Der Vorstand der Glarner Handelskammer befürwortet ohne jeglichen Vorbehalt die Weiterführung der Personenfreizügigkeit und die Ausdehnung auf die neuen EU-Länder Bulgarien und Rumänien. Es steht der Schweiz nicht zu, einerseits Staatsangehörige einzelner EU-Staaten von der Personenfreizügigkeit auszuschliessen und zu benachteiligen, andererseits für sich den freien Zugang zu deren Märkte zu beanspruchen.
Mit dem bilateralen Weg fährt die Schweiz gut. Im wirtschaftlichen Austausch ist sie gegenüber den EU-Staaten in vielen Bereichen gleichberechtigt. Für die schweizerischen Unternehmen sind die EU-Länder die wichtigsten Handelspartner. Auch für die Glarner Wirtschaft ist der EU-Raum von grösster Bedeutung. Fast 90% aller Importe stammen aus dem EU/EFTA-Raum und knapp 80% aller Exporte gehen dorthin, wie dem Jahresbericht der Glarner Handelskammer entnommen werden kann. Die bilateralen Verträge garantieren den ungehinderten Handel mit den wichtigsten Kunden. Es liegt daher gerade auch im Interesse der Glarner Wirtschaft, diesen bilateralen Weg nicht zu gefährden oder gar aufzugeben. Darin aber besteht die grosse Gefahr, wenn durch den negativen Ausgang der Abstimmung vom 8. Februar 2009 das Freizügigkeitsabkommen mit der EU nicht weitergeführt werden kann. Da hilft auch der Hinweis auf Neu-Verhandlungen nicht weiter, macht es doch keinen Sinn, die nicht einfacher werdende wirtschaftliche Situation mit neuen Verhandlungen noch zusätzlich zu belasten, wobei es ohnehin völlig ungewiss ist, ob wieder gleich gute Ergebnisse erzielt werden können. Darum: Hände weg vor einem abenteuerlichen Nein!

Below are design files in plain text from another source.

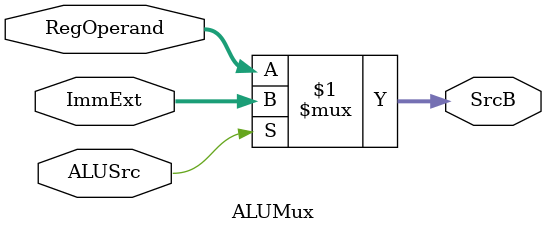
<source format=sv>
module ALUMux (
input logic [31:0] RegOperand,
input logic [31:0] ImmExt,
input logic ALUSrc,

output logic [31:0] SrcB

);

assign SrcB = (ALUSrc) ? ImmExt : RegOperand;

endmodule

</source>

Die Ausdehnung der Personenfreizügigkeit erfolgt kontrolliert und erstreckt sich über eine 10-jährige Übergangsfrist. Zudem ist der Zuwanderungsdruck etwa auf Deutschland oder Österreich bescheiden. Das starke Wirtschaftswachstum in den EU-Staaten Mittel- und Osteuropas absorbiert das dortige Arbeitskräftepotential weitgehend; die Arbeitslosenquote ist in Bulgarien um fast die Hälfte auf 6,5 Prozent, in Rumänien um fast einen Viertel auf 6,4 Prozent gesunken. Sie liegt damit tiefer als in der Euro-Zone (7,4%) oder in der gesamten EU (7,1%). Es ist daher nicht anzunehmen, dass die Zuwanderung aus diesen beiden Staaten grösser sein wird als aus den andern Staaten der ersten Osterweiterung, als die Kontingente für Polen, Ungarn und Tschechien anfänglich nicht einmal ausgeschöpft wurden. Zudem kann die Schweiz für die Dauer von bis zu sieben Jahren für Aufenthalte von Bulgaren oder Rumänen arbeitsmarktliche Beschränkungen aufrechterhalten, wie z.B. den Inländer-Vorrang oder die Kontrollen der Lohn- und Arbeitsbedingungen. Dumpfe Ängste und emotionale Befürchtung wegen einer übermässigen Einwanderungswelle aus Bulgarien und Rumänien sind nicht begründet und kein Grund für Experimente und Unsicherheiten mit den bewährten Bilateralen.